海外文学読書録

書評と感想

アンドルス・キヴィラフク『蛇の言葉を話した男』(2007)

★★★★

エストニア。レーメットは森で母親と姉の3人で暮らしていた。森ではおじさんから蛇の言葉を教えてもらう。森の近くには村があり、その村は外国から来たキリスト教の影響下にあった。森では肉を食べるのに対し、村ではパンを食べている。レーメットの隣人たちは次々と村に移り住み、キリスト教に改宗して農耕生活を送るのだった。森には今や少数しか人が住んでおらず、蛇の言葉を知る者は絶滅の危機に瀕している。

「司祭ヨハネスさん、ぼくは今まで森の中で暮らしてきたから言える。森の精霊なんてものは存在しない。恐れなければならないのは森の精霊ではなく、その存在を信じる者たちだ。あんたの神にしても同じこと。修道士たちが森の精霊に別の名前をつけたにすぎない。例えば、修道士がぼくに洗礼名をつけたとしても、何かが変わるわけじゃない。どんな名前であれ、ぼくはぼくであり続けるのと同じように、森の精霊にしても同じ、どんな名で呼ぶにせよ変わりはしない。ぼくはその遊びには乗りたくない」(pp.275-276)

原書はエストニア語。本書はフランス語からの重訳である。

キリスト教文明をエストニア古代文明によって相対化し、非科学的な迷信を皮肉っている。森の人たちは精霊を信じており、賢人と呼ばれる老人に至っては狂信者と化していた。一方、村の人たちはキリスト教に洗脳されており、神や人狼が存在すると思っている。蛇の言葉を話すレーメットは蛇と仲良しだけど、村の人たちにとって蛇は敵だった。なぜなら太古の昔、エデンの園で蛇がアダムとイヴを唆したから。宗教上の理由により、蛇は叩き殺さなければならない。キリスト教文明はエストニア古代文明よりも近代化されているものの、非科学的な迷信を信じているという意味では同類だ。神も精霊も存在しないと確信しているレーメットからすれば、森の賢人も村のキリスト教徒も歪んでいるのである。とはいえ、レーメットが無謬かといえばそうでもない。彼自身は森の人たちによって伝承されたサラマンドルの存在を信じている。結局のところ、文明とは囲い込みなのだろう。人間を同質の生活圏に囲い込んで洗脳する。キリスト教が拡大したのはその手法に自覚的だったからであり、今度はその波がエストニアにも押し寄せている。

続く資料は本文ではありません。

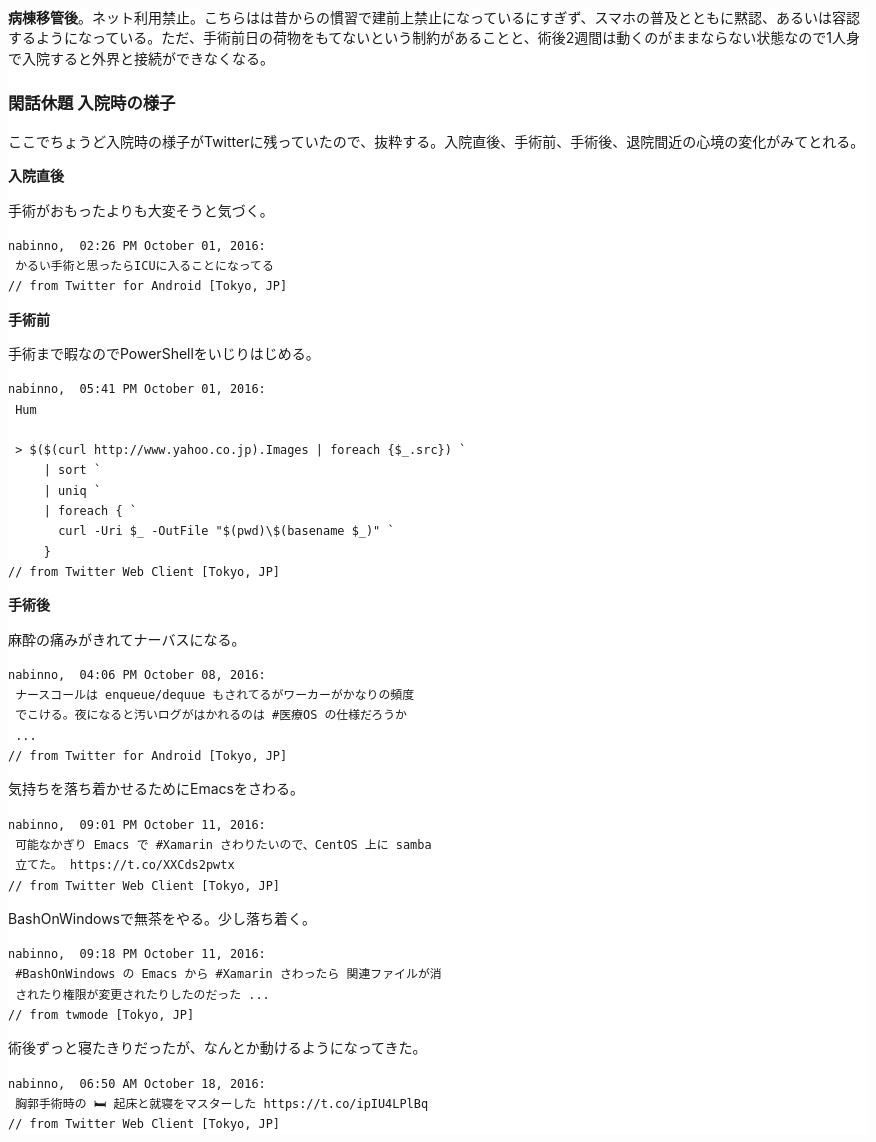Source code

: **病棟移管後**。ネット利用禁止。こちらはは昔からの慣習で建前上禁止になっているにすぎず、スマホの普及とともに黙認、あるいは容認するようになっている。ただ、手術前日の荷物をもてないという制約があることと、術後2週間は動くのがままならない状態なので1人身で入院すると外界と接続ができなくなる。

### 閑話休題 入院時の様子
ここでちょうど入院時の様子がTwitterに残っていたので、抜粋する。入院直後、手術前、手術後、退院間近の心境の変化がみてとれる。

**入院直後**

手術がおもったよりも大変そうと気づく。

    nabinno,  02:26 PM October 01, 2016:
     かるい手術と思ったらICUに入ることになってる
    // from Twitter for Android [Tokyo, JP]

**手術前**

手術まで暇なのでPowerShellをいじりはじめる。

    nabinno,  05:41 PM October 01, 2016:
     Hum

     > $($(curl http://www.yahoo.co.jp).Images | foreach {$_.src}) `
         | sort `
         | uniq `
         | foreach { `
           curl -Uri $_ -OutFile "$(pwd)\$(basename $_)" `
         }
    // from Twitter Web Client [Tokyo, JP]

**手術後**

麻酔の痛みがきれてナーバスになる。

    nabinno,  04:06 PM October 08, 2016:
     ナースコールは enqueue/dequue もされてるがワーカーがかなりの頻度
     でこける。夜になると汚いログがはかれるのは #医療OS の仕様だろうか
     ...
    // from Twitter for Android [Tokyo, JP]

気持ちを落ち着かせるためにEmacsをさわる。

    nabinno,  09:01 PM October 11, 2016:
     可能なかぎり Emacs で #Xamarin さわりたいので、CentOS 上に samba
     立てた。 https://t.co/XXCds2pwtx
    // from Twitter Web Client [Tokyo, JP]

BashOnWindowsで無茶をやる。少し落ち着く。

    nabinno,  09:18 PM October 11, 2016:
     #BashOnWindows の Emacs から #Xamarin さわったら 関連ファイルが消
     されたり権限が変更されたりしたのだった ...
    // from twmode [Tokyo, JP]

術後ずっと寝たきりだったが、なんとか動けるようになってきた。

    nabinno,  06:50 AM October 18, 2016:
     胸郭手術時の 🛏 起床と就寝をマスターした https://t.co/ipIU4LPlBq
    // from Twitter Web Client [Tokyo, JP]
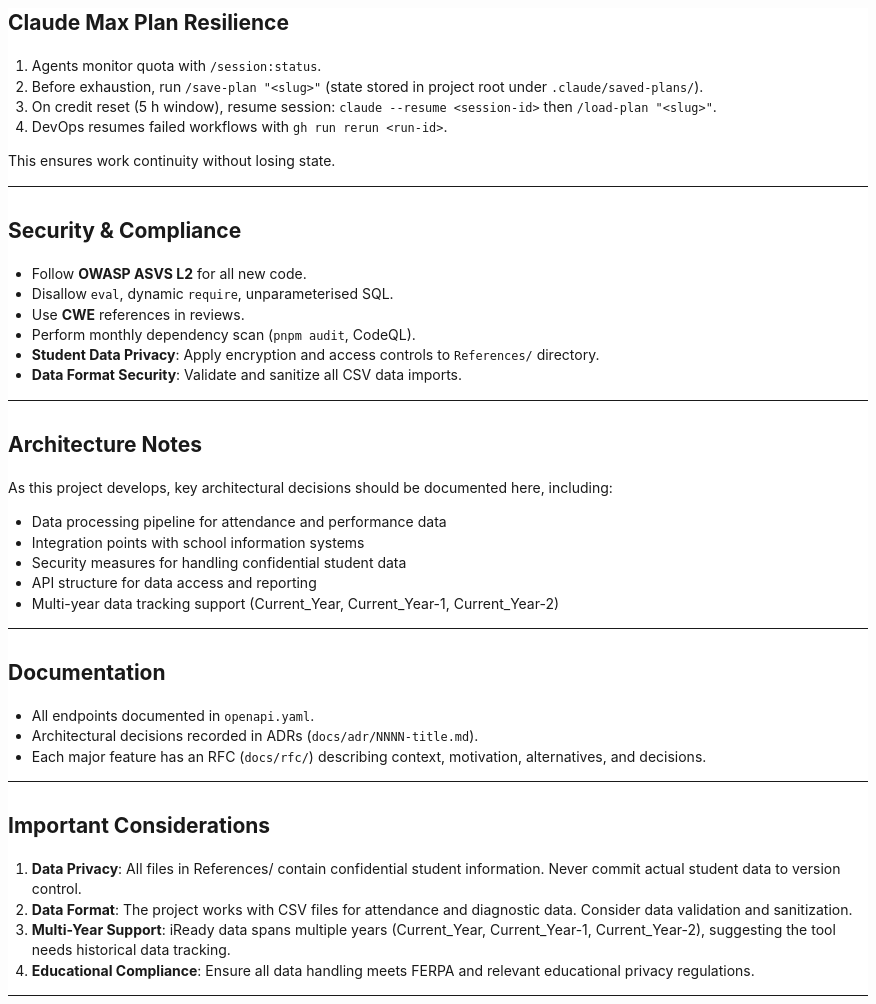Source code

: 
## Claude Max Plan Resilience

1. Agents monitor quota with `/session:status`.
2. Before exhaustion, run `/save-plan "<slug>"` (state stored in project root under `.claude/saved-plans/`).
3. On credit reset (5 h window), resume session: `claude --resume <session-id>` then `/load-plan "<slug>"`.
4. DevOps resumes failed workflows with `gh run rerun <run-id>`.

This ensures work continuity without losing state.

---

## Security & Compliance

- Follow **OWASP ASVS L2** for all new code.
- Disallow `eval`, dynamic `require`, unparameterised SQL.
- Use **CWE** references in reviews.
- Perform monthly dependency scan (`pnpm audit`, CodeQL).
- **Student Data Privacy**: Apply encryption and access controls to `References/` directory.
- **Data Format Security**: Validate and sanitize all CSV data imports.

---

## Architecture Notes

As this project develops, key architectural decisions should be documented here, including:
- Data processing pipeline for attendance and performance data
- Integration points with school information systems
- Security measures for handling confidential student data
- API structure for data access and reporting
- Multi-year data tracking support (Current_Year, Current_Year-1, Current_Year-2)

---

## Documentation

- All endpoints documented in `openapi.yaml`.
- Architectural decisions recorded in ADRs (`docs/adr/NNNN-title.md`).
- Each major feature has an RFC (`docs/rfc/`) describing context, motivation, alternatives, and decisions.

---

## Important Considerations

1. **Data Privacy**: All files in References/ contain confidential student information. Never commit actual student data to version control.
2. **Data Format**: The project works with CSV files for attendance and diagnostic data. Consider data validation and sanitization.
3. **Multi-Year Support**: iReady data spans multiple years (Current_Year, Current_Year-1, Current_Year-2), suggesting the tool needs historical data tracking.
4. **Educational Compliance**: Ensure all data handling meets FERPA and relevant educational privacy regulations.

---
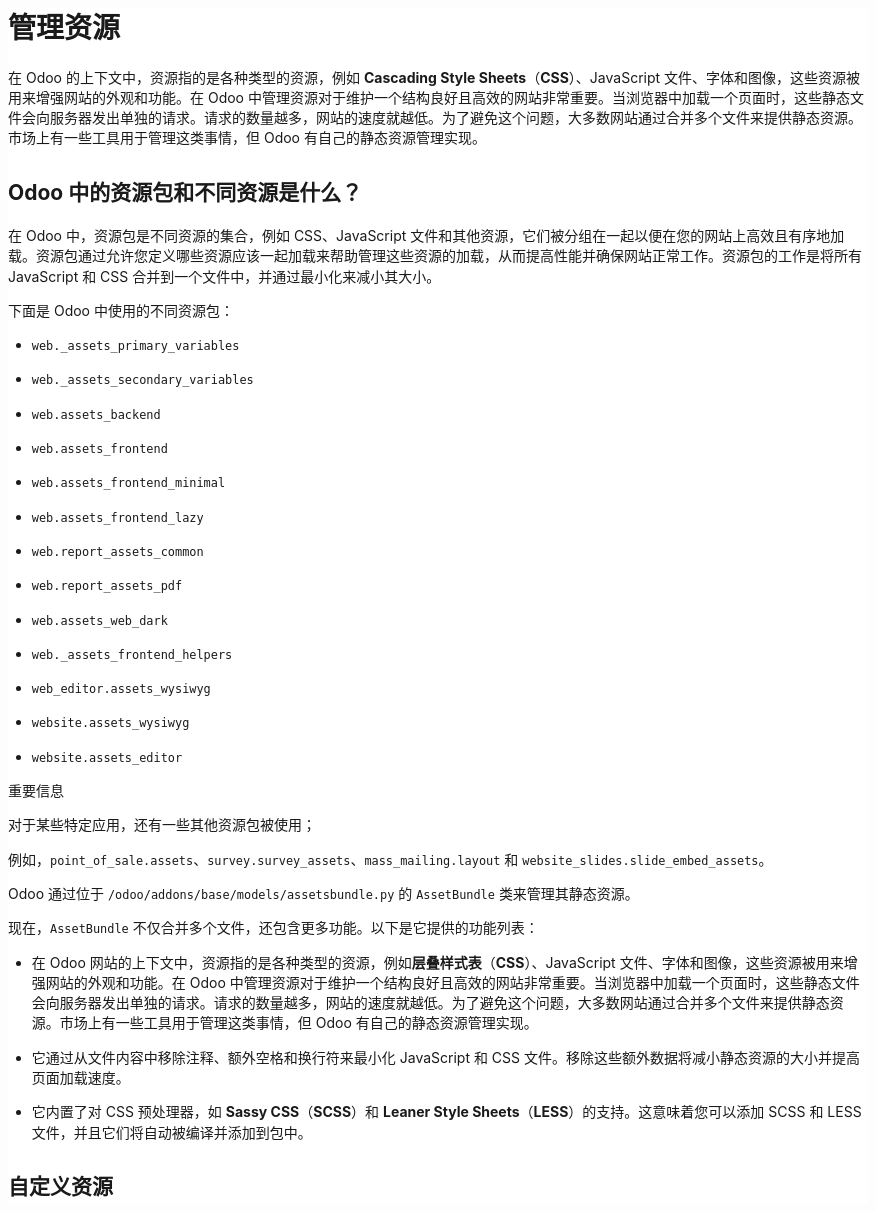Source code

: # 管理资源

在 Odoo 的上下文中，资源指的是各种类型的资源，例如 **Cascading Style Sheets**（**CSS**）、JavaScript 文件、字体和图像，这些资源被用来增强网站的外观和功能。在 Odoo 中管理资源对于维护一个结构良好且高效的网站非常重要。当浏览器中加载一个页面时，这些静态文件会向服务器发出单独的请求。请求的数量越多，网站的速度就越低。为了避免这个问题，大多数网站通过合并多个文件来提供静态资源。市场上有一些工具用于管理这类事情，但 Odoo 有自己的静态资源管理实现。

## Odoo 中的资源包和不同资源是什么？

在 Odoo 中，资源包是不同资源的集合，例如 CSS、JavaScript 文件和其他资源，它们被分组在一起以便在您的网站上高效且有序地加载。资源包通过允许您定义哪些资源应该一起加载来帮助管理这些资源的加载，从而提高性能并确保网站正常工作。资源包的工作是将所有 JavaScript 和 CSS 合并到一个文件中，并通过最小化来减小其大小。

下面是 Odoo 中使用的不同资源包：

+   `web._assets_primary_variables`

+   `web._assets_secondary_variables`

+   `web.assets_backend`

+   `web.assets_frontend`

+   `web.assets_frontend_minimal`

+   `web.assets_frontend_lazy`

+   `web.report_assets_common`

+   `web.report_assets_pdf`

+   `web.assets_web_dark`

+   `web._assets_frontend_helpers`

+   `web_editor.assets_wysiwyg`

+   `website.assets_wysiwyg`

+   `website.assets_editor`

重要信息

对于某些特定应用，还有一些其他资源包被使用；

例如，`point_of_sale.assets`、`survey.survey_assets`、`mass_mailing.layout` 和 `website_slides.slide_embed_assets`。

Odoo 通过位于 `/odoo/addons/base/models/assetsbundle.py` 的 `AssetBundle` 类来管理其静态资源。

现在，`AssetBundle` 不仅合并多个文件，还包含更多功能。以下是它提供的功能列表：

+   在 Odoo 网站的上下文中，资源指的是各种类型的资源，例如**层叠样式表**（**CSS**）、JavaScript 文件、字体和图像，这些资源被用来增强网站的外观和功能。在 Odoo 中管理资源对于维护一个结构良好且高效的网站非常重要。当浏览器中加载一个页面时，这些静态文件会向服务器发出单独的请求。请求的数量越多，网站的速度就越低。为了避免这个问题，大多数网站通过合并多个文件来提供静态资源。市场上有一些工具用于管理这类事情，但 Odoo 有自己的静态资源管理实现。

+   它通过从文件内容中移除注释、额外空格和换行符来最小化 JavaScript 和 CSS 文件。移除这些额外数据将减小静态资源的大小并提高页面加载速度。

+   它内置了对 CSS 预处理器，如 **Sassy CSS**（**SCSS**）和 **Leaner Style Sheets**（**LESS**）的支持。这意味着您可以添加 SCSS 和 LESS 文件，并且它们将自动被编译并添加到包中。

## 自定义资源
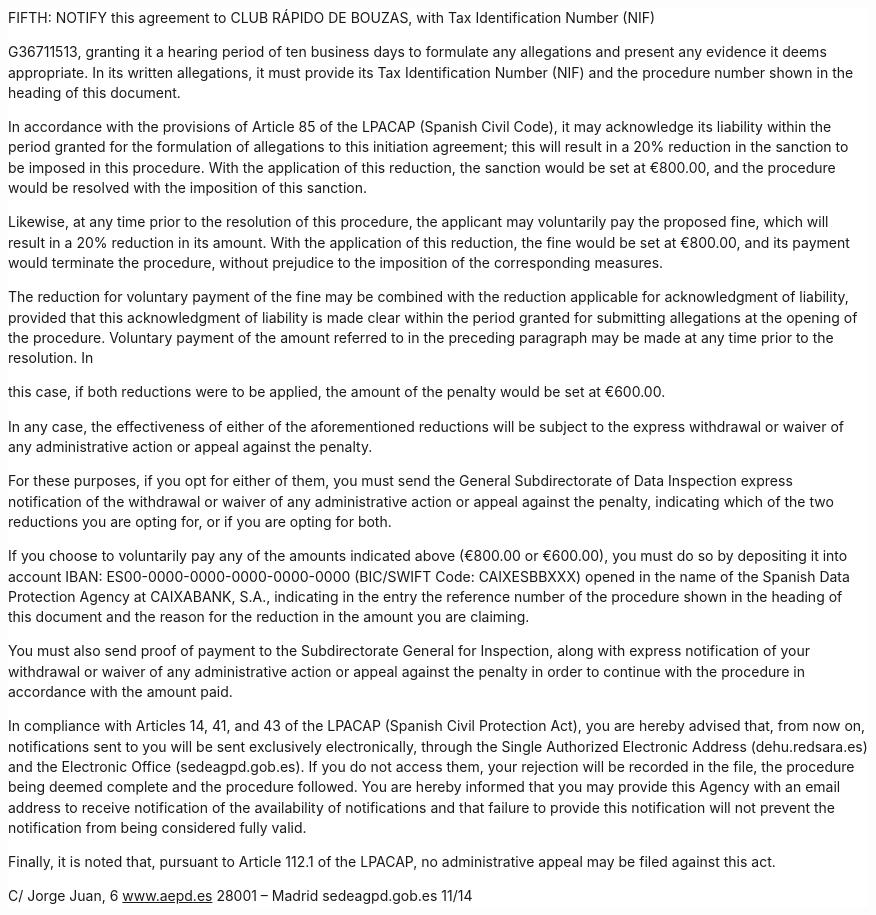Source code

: FIFTH: NOTIFY this agreement to CLUB RÁPIDO DE BOUZAS, with Tax Identification Number (NIF)

G36711513, granting it a hearing period of ten business days to formulate any allegations and present any evidence it deems appropriate. In its written allegations, it must provide its Tax Identification Number (NIF) and the procedure number shown in the heading of this document.

In accordance with the provisions of Article 85 of the LPACAP (Spanish Civil Code), it may acknowledge its liability within the period granted for the formulation of allegations to this initiation agreement; this will result in a 20% reduction in the sanction to be imposed in this procedure. With the application of this reduction, the sanction would be set at €800.00, and the procedure would be resolved with the imposition of this sanction.

Likewise, at any time prior to the resolution of this procedure, the applicant may voluntarily pay the proposed fine, which will result in a 20% reduction in its amount. With the application of this reduction, the fine would be set at €800.00, and its payment would terminate the procedure, without prejudice to the imposition of the corresponding measures.

The reduction for voluntary payment of the fine may be combined with the reduction applicable for acknowledgment of liability, provided that this acknowledgment of liability is made clear within the period granted for submitting allegations at the opening of the procedure. Voluntary payment of the amount referred to in the preceding paragraph may be made at any time prior to the resolution. In

this case, if both reductions were to be applied, the amount of the penalty would be set at €600.00.

In any case, the effectiveness of either of the aforementioned reductions will be subject to the express withdrawal or waiver of any administrative action or appeal against the penalty.

For these purposes, if you opt for either of them, you must send the
General Subdirectorate of Data Inspection express notification of the withdrawal or waiver of any administrative action or appeal against the penalty, indicating which of the two reductions you are opting for, or if you are opting for both.

If you choose to voluntarily pay any of the amounts indicated above (€800.00 or €600.00), you must do so by depositing it into account IBAN: ES00-0000-0000-0000-0000-0000
(BIC/SWIFT Code: CAIXESBBXXX) opened in the name of the Spanish Data Protection Agency at CAIXABANK, S.A., indicating in the entry the reference number of the procedure shown in the heading of this document and the reason for the reduction in the amount you are claiming.

You must also send proof of payment to the Subdirectorate General for Inspection, along with express notification of your withdrawal or waiver of any administrative action or appeal against the penalty in order to continue with the procedure in accordance with the amount paid.

In compliance with Articles 14, 41, and 43 of the LPACAP (Spanish Civil Protection Act), you are hereby advised that, from now on, notifications sent to you will be sent exclusively electronically, through the Single Authorized Electronic Address (dehu.redsara.es) and the Electronic Office (sedeagpd.gob.es). If you do not access them, your rejection will be recorded in the file, the procedure being deemed complete and the procedure followed. You are hereby informed that you may provide this Agency with an email address to receive notification of the availability of notifications and that failure to provide this notification will not prevent the notification from being considered fully valid.

Finally, it is noted that, pursuant to Article 112.1 of the LPACAP, no administrative appeal may be filed against this act.

C/ Jorge Juan, 6 www.aepd.es
28001 – Madrid sedeagpd.gob.es 11/14
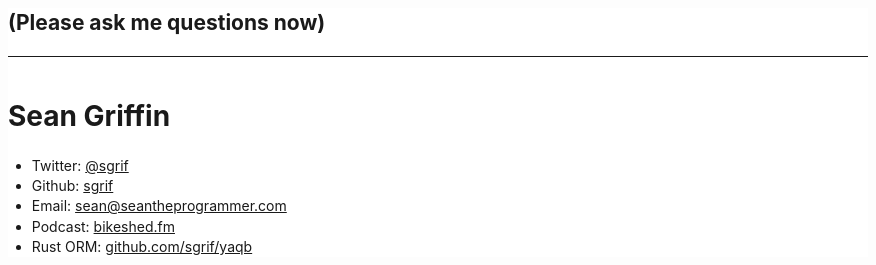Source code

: ## (Please ask me questions now)

---

# Sean Griffin

- Twitter: [@sgrif](http://twitter.com/sgrif)
- Github: [sgrif](http://github.com/sgrif)
- Email: [sean@seantheprogrammer.com](mailto:sean@seantheprogrammer.com)
- Podcast: [bikeshed.fm](http://bikeshed.fm)
- Rust ORM: [github.com/sgrif/yaqb](github.com/sgrif/yaqb)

村の人たちが農耕生活を送っているのに対し、森の人たちは狩猟採集生活を送っている。そのため、信教に関係なく森の文明が衰退するのは必定だった。つまり、村を支配するキリスト教が森の古代文明よりも優れているわけではなく、単に農耕生活が狩猟採集生活よりも近代化に近かっただけである。そういう意味でいわゆる原住民は不利だった。エストニアの衰退はあくまで狩猟採集生活が農耕生活に負けただけであり、森の文明がキリスト教に負けたわけではない。それが証拠にキリスト教徒も非科学的な迷信を根拠に殺戮を繰り広げている。とどのつまり、両者は生活レベルは違っても精神レベルは同じなのだ。近代化と浮かれているキリスト教徒も野蛮さでは古代文明に引けを取らない。本作はそういった五十歩百歩の状況をファンタスティックな筆致で浮き彫りにしている。

蛇の言葉を話すレーメットは2つの文明をかき回すトリックスターであり、終盤ではとんでもないカタストロフを引き起こしている。本作はそんなレーメットが語り手を務めているのだけど、不思議なのは野生児なのに洗練された語彙でものを語っているところだった。レーメットは現代の平均的な日本人よりも達者に言葉を操っている。これはどういうことなのだろう、と首を捻った。